Among her last public appearances was an interview granted to Paolo Bonolis for Il Senso Della Vita (The Meaning of Life) in 2008 and to Piero Chiambretti for the program "Chiambretti Night" in 2009.

She died in a nursing home in Alezio on 26 July 2011 at age 79. She was buried in the family chapel in Gallipoli.

In 2021 her Men advice column was collected posthumously and published as a book titled Il Salotto di Giò Stajano (Giò Stajano's Living Room).
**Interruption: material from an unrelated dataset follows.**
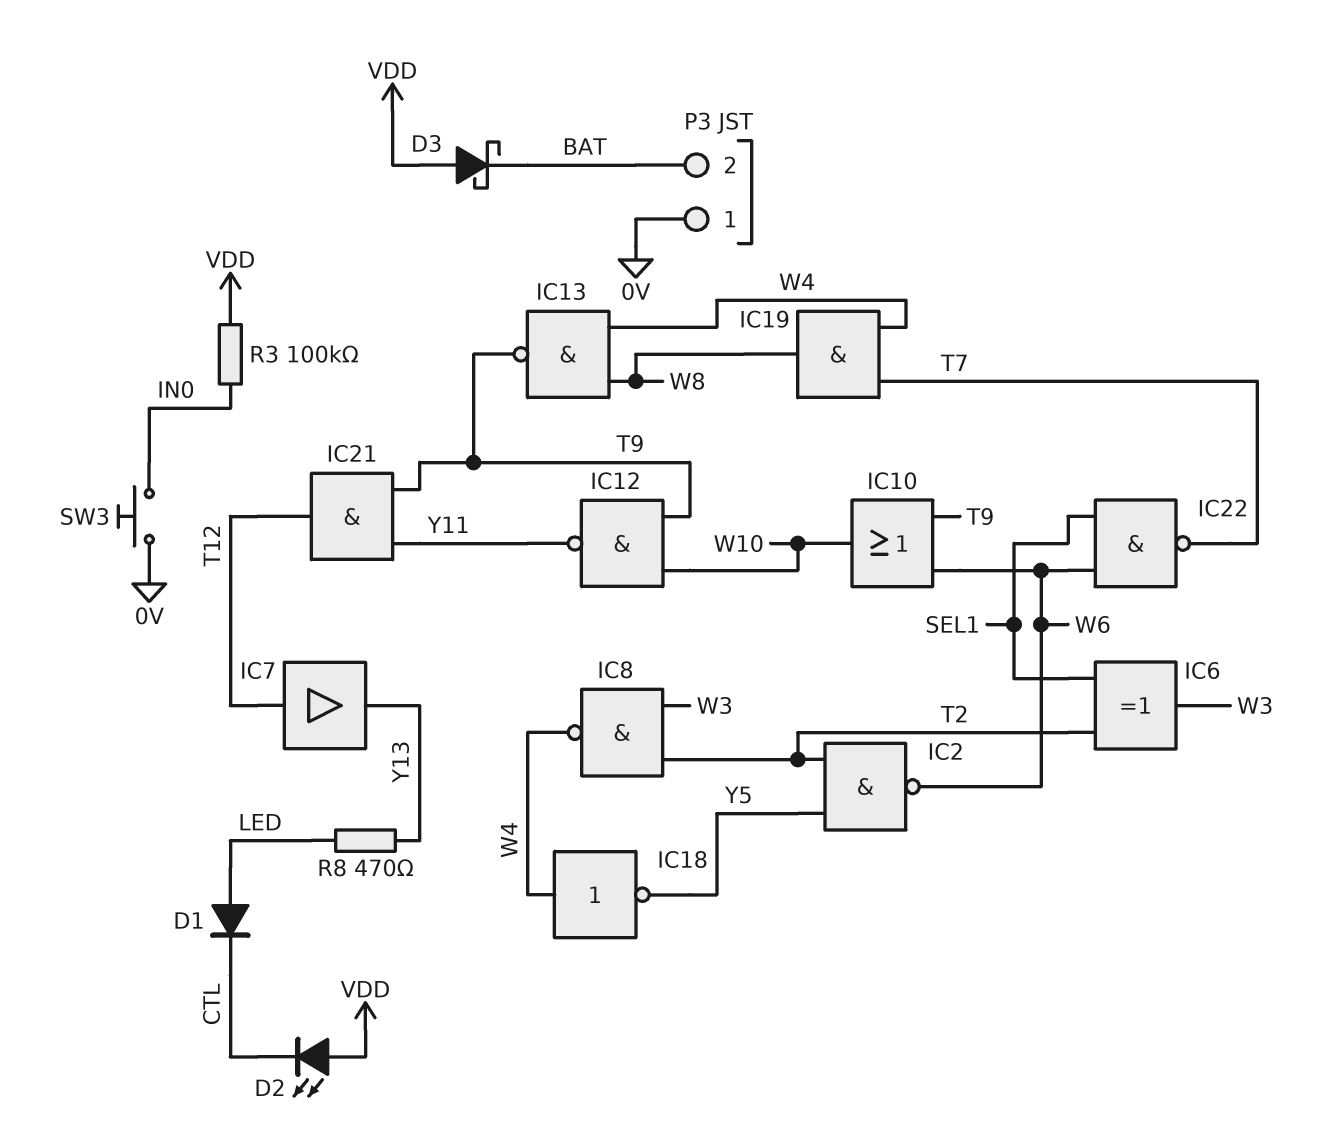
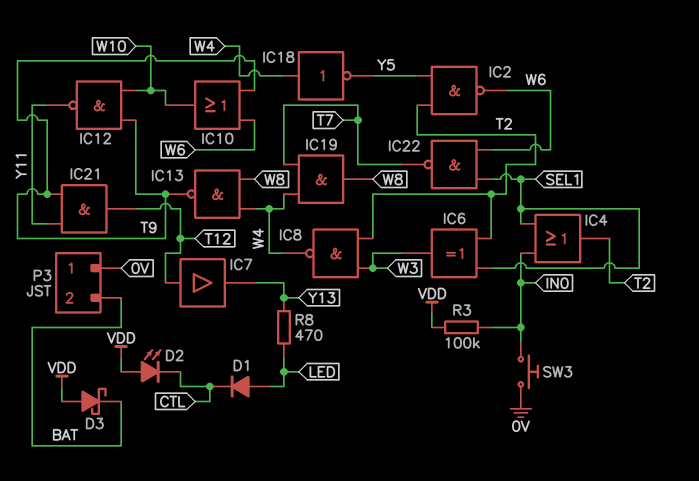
IC4: none -> OR (in IN0, in SEL1, out T2)

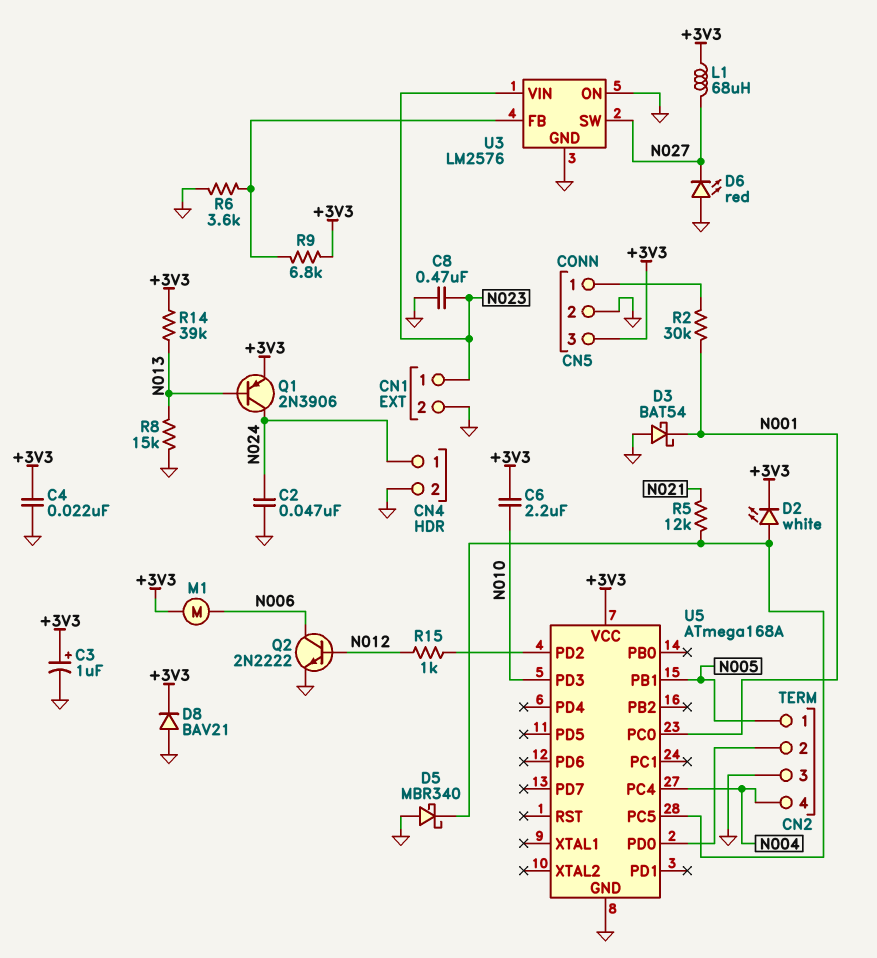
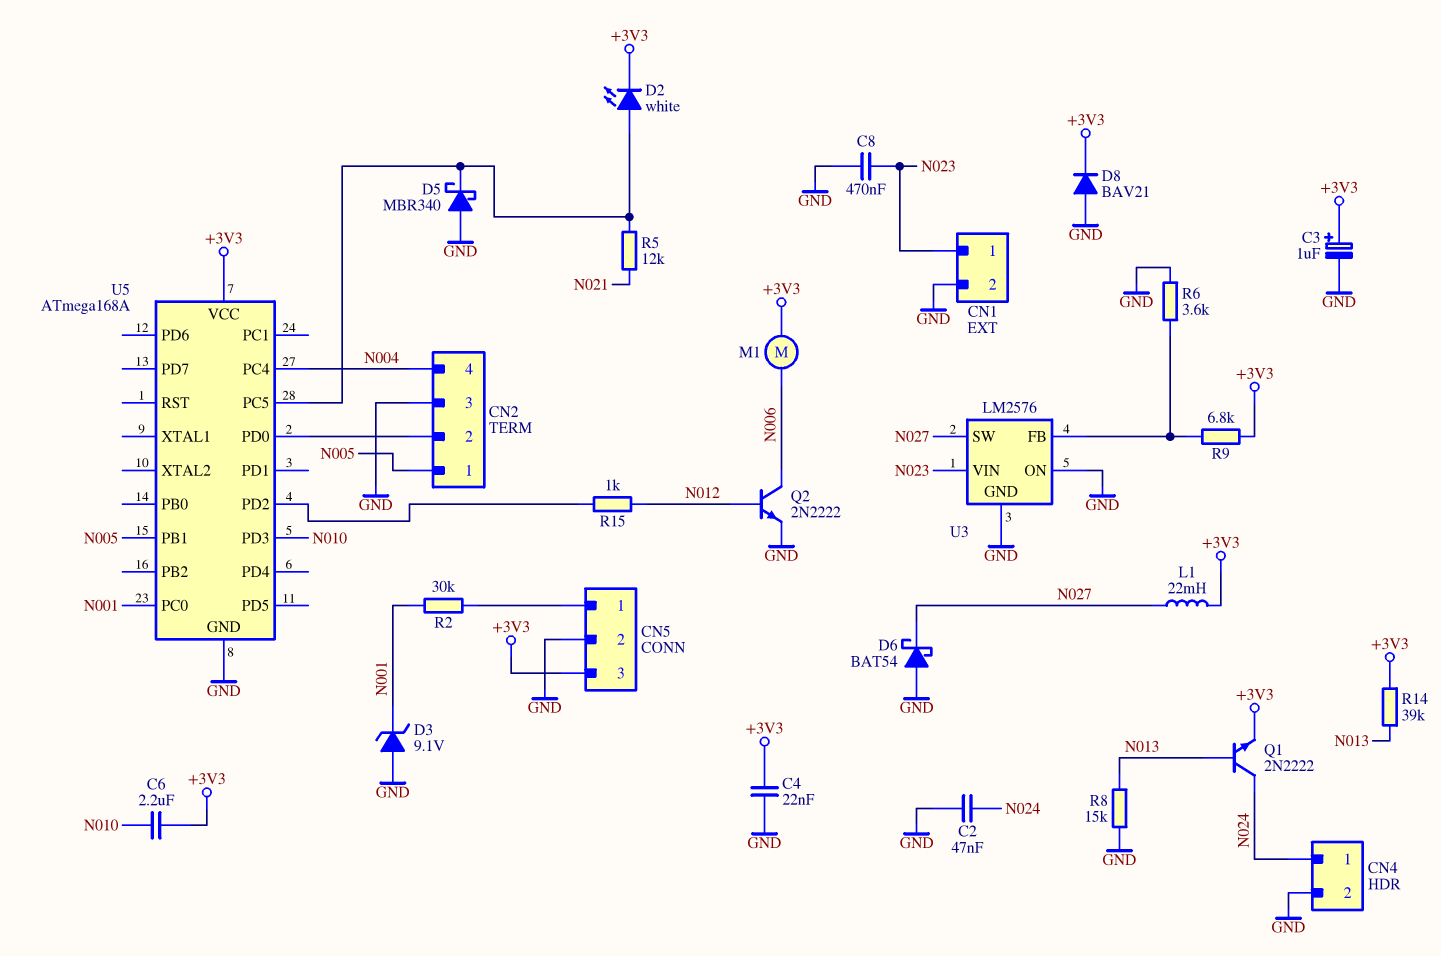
D3: schottky BAT54 (A GND, K N001) -> zener 9.1V (A GND, K N001)
D6: LED red (A GND, K N027) -> schottky BAT54 (A GND, K N027)
L1: 68uH (+3V3, N027) -> 22mH (+3V3, N027)
Q1: PNP 2N3906 (B N013, C N024, E +3V3) -> NPN 2N2222 (B N013, C N024, E +3V3)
In 2021 Turin's "Lovers Film Festival" dedicated an award to Giò Stajano's memory, naming her "one of the most important and significant figures of Italian LGBTQI+ culture."

==Works==
- Roma capovolta, Quattrucci, Roma, 1959
- Meglio l'uovo oggi, Quattrucci, Roma, 1959
- Le signore sirene, Quattrucci, Roma, 1961
- Vita d'uomo, Tipografia Giolitti, Roma, 1962 (republished by Quattrucci in 1967 with the title Il letto stretto)
- Gli uni e gli altri, Conte, Lecce, 1963
- Roma erotica, Società Editoriale Attualità, Milano, 1967
- La mia vita scandalosa, Sperling & Kupfer Editori, Milano, 1992
- Pubblici scandali e private virtù. Dalla dolce vita al convento, written with Willy Vaira, Manni, Lecce, 2007
- Esercizi d'amore, Manni Editore, Lecce, 2008 (poems by Giò Stajano and Willy Vaira)
- La mia vita (non più) scandalosa. Scritti inediti di Giò Stajano, edited by S. Cipressa, Ed Insieme, Terlizzi (Ba), 2014.
- Roma Capovolta, Feltrinelli, Milano, 2025 - reissue edited by Willy Vaira.

== Filmography ==
- Avventura a Capri, dir. Giuseppe Lipartiti (1959)
- La dolce vita, dir. Federico Fellini (1960)
- Ferragosto in bikini, dir. Marino Girolami (1960)
- Gli scontenti, dir. Giuseppe Lipartiti (1961)
- Totò, Peppino e... la dolce vita, dir. Sergio Corbucci (1961)
- La ragazza di mille mesi, dir. Steno (1961)
- Caccia all'uomo, dir. Riccardo Freda (1961)
- In the Name of the Italian People, dir. Dino Risi (1971)
- A Common Sense of Modesty, dir. Alberto Sordi (1976)
- Nick the Sting, dir. Fernando Di Leo (1976)
- Nerone, dir. Mario Castellacci and Pier Francesco Pingitore (1976)
- Un uomo da ridere – TV miniseries, 1 episode (1980)
- Il 'fico' del regime (da prendere come esempio in mancanza di esempi peggiori), dir. Ottavio Mai and Giovanni Minerba (1991)
- Tentazioni metropolitane, dir. Gianna Maria Garbelli (1993)

== Bibliography ==
- Cecilia Gatto Trocchi, Vita da trans, Editori Riuniti, Roma, 1995 (interviewed under the false name of "Claretta" ).
- Willy Vaira, Pubblici scandali and private virtù. Dalla dolce vita al convento, Manni, Lecce, 2007.
- Giovanni Ciacci, La Contessa – La scandalosa vita di Giò Stajano, Salani, 2018.
- Giò Stajano, Roma Capovolta, edited by Willy Vaira, Feltrinelli, 2025. Reprint expanded edition of the 1959 memoir.